Après plus de quinze années de suspension, les autorités issues de la Refondation ont décidé de lever le gel sur l’octroi des permis miniers. La mesure a été entérinée lors du Conseil des ministres du 27 janvier dernier. Selon le compte rendu officiel, la réouverture concerne l’ensemble des activités minières, à l’exception notable de l’exploitation de l’or, qui demeure soumise à des restrictions particulières.
Reserve. Le gouvernement justifie la prudence par rapport à l’or par la persistance de nombreuses irrégularités dans le secteur aurifère. Le ministre des Mines, Carl Andriamparany, a ainsi indiqué que l’État entend renforcer davantage la surveillance des activités liées à l’or, notamment en raison de l’utilisation d’équipements non autorisés par certains exploitants.
« Certains se présentent comme des exploitants artisanaux alors qu’ils utilisent des motopompes, des tapis de récupération de l’or, ainsi que des pirogues ou des dragues. D’autres ont recours à des engins lourds, pratiquant une exploitation mécanisée ou semi-mécanisée que l’on retrouve en grand nombre dans le pays », a-t-il déclaré. Le membre du gouvernement a également révélé que, selon les statistiques officielles, seuls 13 kilogrammes d’or sont actuellement déclarés, un chiffre largement en deçà de la production réelle estimée.
Le ministre a par ailleurs dénoncé la persistance des exportations illicites d’or, considérées comme une perte importante pour les recettes publiques et un facteur aggravant de l’insécurité économique dans plusieurs régions minières.
Une nouvelle procédure plus encadrée
Concernant les autres types de permis, les autorités annoncent une réforme en profondeur de la procédure d’octroi. Désormais, les demandeurs devront s’acquitter d’une contribution au Fonds minier. Pour l’exploitation artisanale, le montant est fixé à un million d’ariary par carré minier, tandis que pour l’exploitation industrielle, la contribution s’élève à 3 % du montant de l’investissement initial.
L’obtention d’un permis sera également conditionnée par la présentation d’un plan de responsabilité sociétale des entreprises (RSE), une exigence destinée à renforcer l’impact positif des activités minières sur les communautés locales. Les petites exploitations auront toujours la possibilité de se constituer en associations pour déposer leurs dossiers. Les demandes continueront d’être traitées par le Bureau du Cadastre Minier de Madagascar (BCMM), au fur et à mesure de leur réception.

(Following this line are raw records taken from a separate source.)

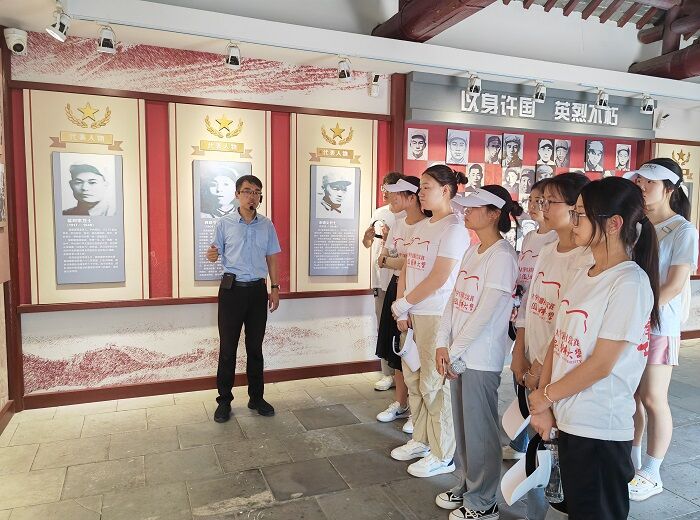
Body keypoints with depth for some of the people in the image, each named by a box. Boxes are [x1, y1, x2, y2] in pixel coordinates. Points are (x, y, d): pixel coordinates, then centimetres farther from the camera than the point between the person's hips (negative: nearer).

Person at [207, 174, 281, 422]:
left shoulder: (266, 225, 6)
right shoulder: (224, 224, -1)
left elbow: (272, 258, 11)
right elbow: (217, 254, 4)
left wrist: (275, 288, 7)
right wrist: (211, 256, -21)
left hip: (258, 290, 2)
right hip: (232, 290, -2)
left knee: (255, 347, 11)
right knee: (227, 348, 3)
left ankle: (256, 397, 23)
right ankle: (224, 401, 16)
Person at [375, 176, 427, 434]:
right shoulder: (398, 223, 10)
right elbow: (383, 258, 11)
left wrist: (391, 260, -9)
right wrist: (404, 261, -9)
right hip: (396, 287, 8)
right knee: (395, 350, 16)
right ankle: (400, 404, 34)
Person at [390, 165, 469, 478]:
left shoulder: (454, 229, -12)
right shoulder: (420, 227, 13)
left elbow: (438, 278, -19)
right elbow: (407, 269, 10)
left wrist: (402, 304, -12)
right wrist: (401, 308, 0)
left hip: (436, 316, -8)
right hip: (412, 314, 8)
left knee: (433, 385, 0)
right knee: (413, 380, 16)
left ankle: (442, 456, 16)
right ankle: (421, 440, 34)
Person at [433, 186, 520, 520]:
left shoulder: (503, 256, -15)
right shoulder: (472, 251, 10)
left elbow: (486, 311, -19)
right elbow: (454, 299, 9)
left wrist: (454, 351, -14)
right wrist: (442, 343, 1)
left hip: (481, 357, -8)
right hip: (457, 353, 8)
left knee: (479, 429, 6)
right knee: (462, 424, 18)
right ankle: (466, 487, 36)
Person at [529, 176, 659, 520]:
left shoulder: (630, 282, -17)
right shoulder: (581, 274, 6)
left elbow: (601, 364, -19)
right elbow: (557, 341, 4)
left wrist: (546, 396, -8)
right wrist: (544, 407, -2)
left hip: (600, 428, -7)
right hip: (564, 420, 7)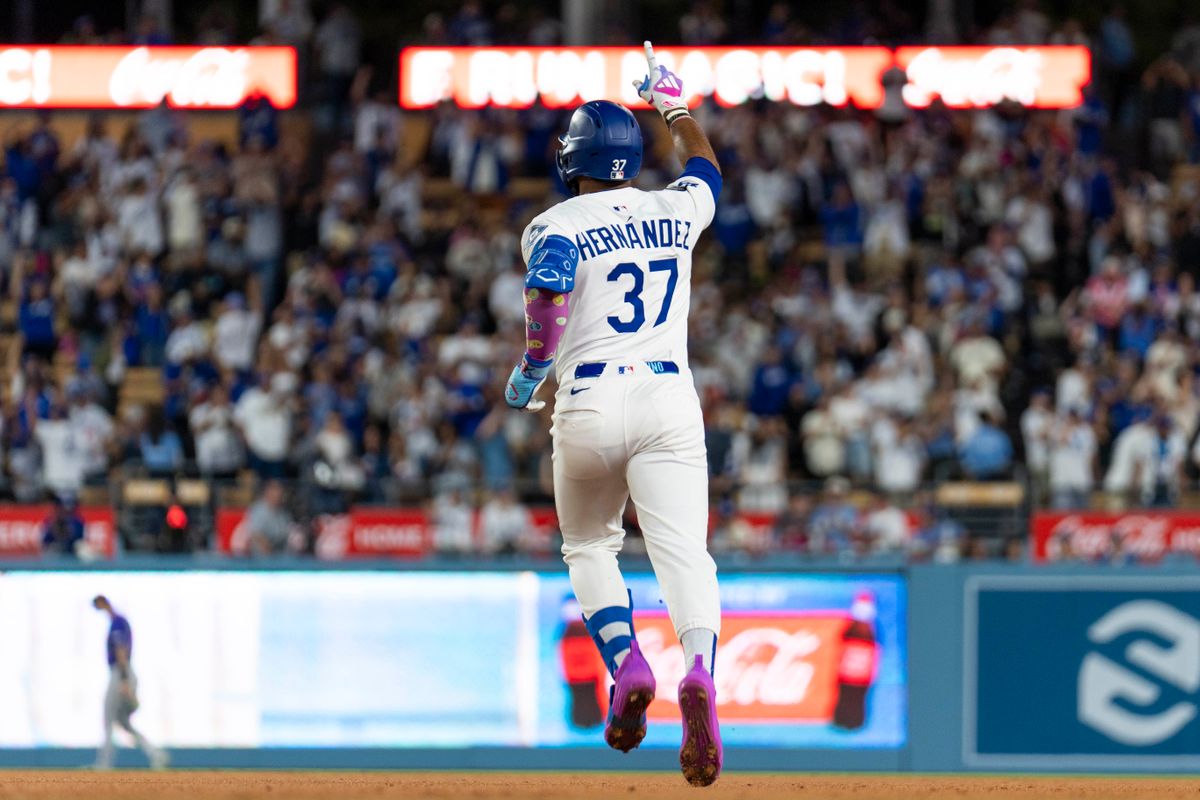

Autre nouveauté annoncée par le ministère : l’État envisage désormais de recourir à des appels d’offres pour l’attribution de certains permis miniers, dans un souci affiché de transparence et de meilleure gouvernance du secteur. Par cette réforme, l’exécutif ambitionne de relancer un secteur stratégique pour l’économie nationale, tout en tentant d’en corriger les dérives, particulièrement dans la filière aurifère, encore largement marquée par l’informel et l’illégalité.